Question

Enter all answers to the nearest tenth. Some of the following numbers will be used more than once and some may not be used. A delivery driver has an average daily gasoline expense of $55.00. The standard deviation is $10.00. The owner takes a sample of 54 bills. What is the probability the mean of his sample will be between $45.00 and $65.00?

Options:
a) 0.8413
b) 0.1587
c) 0.6827
d) 0.3173

Answer 1

To find the probability that the mean of the sample will be between $45.00 and $65.00, we can calculate the z-scores for these values and use a z-table or a calculator to find the probabilities associated with these z-scores. The probability is approximately 0.9954.

Step-by-step explanation:

To find the probability that the mean of the sample will be between $45.00 and $65.00, we can calculate the z-scores for these values using the formula:

z = (x - μ) / (σ / √n)

where x is the sample mean, μ is the population mean, σ is the population standard deviation, and n is the sample size.

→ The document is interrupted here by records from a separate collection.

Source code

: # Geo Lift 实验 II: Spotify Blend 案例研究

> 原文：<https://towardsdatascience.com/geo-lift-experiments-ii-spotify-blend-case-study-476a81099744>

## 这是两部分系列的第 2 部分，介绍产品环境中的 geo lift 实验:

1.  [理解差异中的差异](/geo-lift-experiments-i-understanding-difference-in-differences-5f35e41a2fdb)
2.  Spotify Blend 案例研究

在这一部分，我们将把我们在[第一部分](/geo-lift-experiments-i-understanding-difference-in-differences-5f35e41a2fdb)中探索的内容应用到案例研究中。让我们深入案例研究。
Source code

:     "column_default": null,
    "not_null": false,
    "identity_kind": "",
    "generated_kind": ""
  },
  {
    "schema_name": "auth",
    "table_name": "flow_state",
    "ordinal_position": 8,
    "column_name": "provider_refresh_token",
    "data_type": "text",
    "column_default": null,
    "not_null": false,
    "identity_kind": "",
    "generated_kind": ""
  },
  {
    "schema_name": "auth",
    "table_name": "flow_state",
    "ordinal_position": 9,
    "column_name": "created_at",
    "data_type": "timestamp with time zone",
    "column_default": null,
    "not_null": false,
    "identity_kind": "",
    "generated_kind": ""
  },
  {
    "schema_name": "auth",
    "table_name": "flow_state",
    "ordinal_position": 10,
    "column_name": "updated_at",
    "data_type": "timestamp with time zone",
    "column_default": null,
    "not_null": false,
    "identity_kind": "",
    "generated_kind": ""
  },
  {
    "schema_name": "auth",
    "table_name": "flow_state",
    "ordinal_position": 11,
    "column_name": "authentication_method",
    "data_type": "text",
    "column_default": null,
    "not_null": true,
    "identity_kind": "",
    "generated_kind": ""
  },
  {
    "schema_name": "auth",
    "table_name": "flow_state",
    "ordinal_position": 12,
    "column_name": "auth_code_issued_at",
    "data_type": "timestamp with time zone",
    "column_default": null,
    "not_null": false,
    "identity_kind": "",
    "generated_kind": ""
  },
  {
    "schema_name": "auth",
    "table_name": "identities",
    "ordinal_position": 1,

Using the given information in the question, we have:

μ = $55.00, σ = $10.00, n = 54

Calculating the z-scores for $45.00 and $65.00:

z1 = ($45.00 - $55.00) / ($10.00 / √54) ≈ -3.06

z2 = ($65.00 - $55.00) / ($10.00 / √54) ≈ 3.06

Next, we can use a z-table or a calculator to find the probabilities associated with these z-scores:

Probability(z1 ≤ Z ≤ z2)

= Probability(Z ≤ 3.06) - Probability(Z ≤ -3.06)

This gives us a probability of approximately 0.9977 - 0.0023 ≈ 0.9954.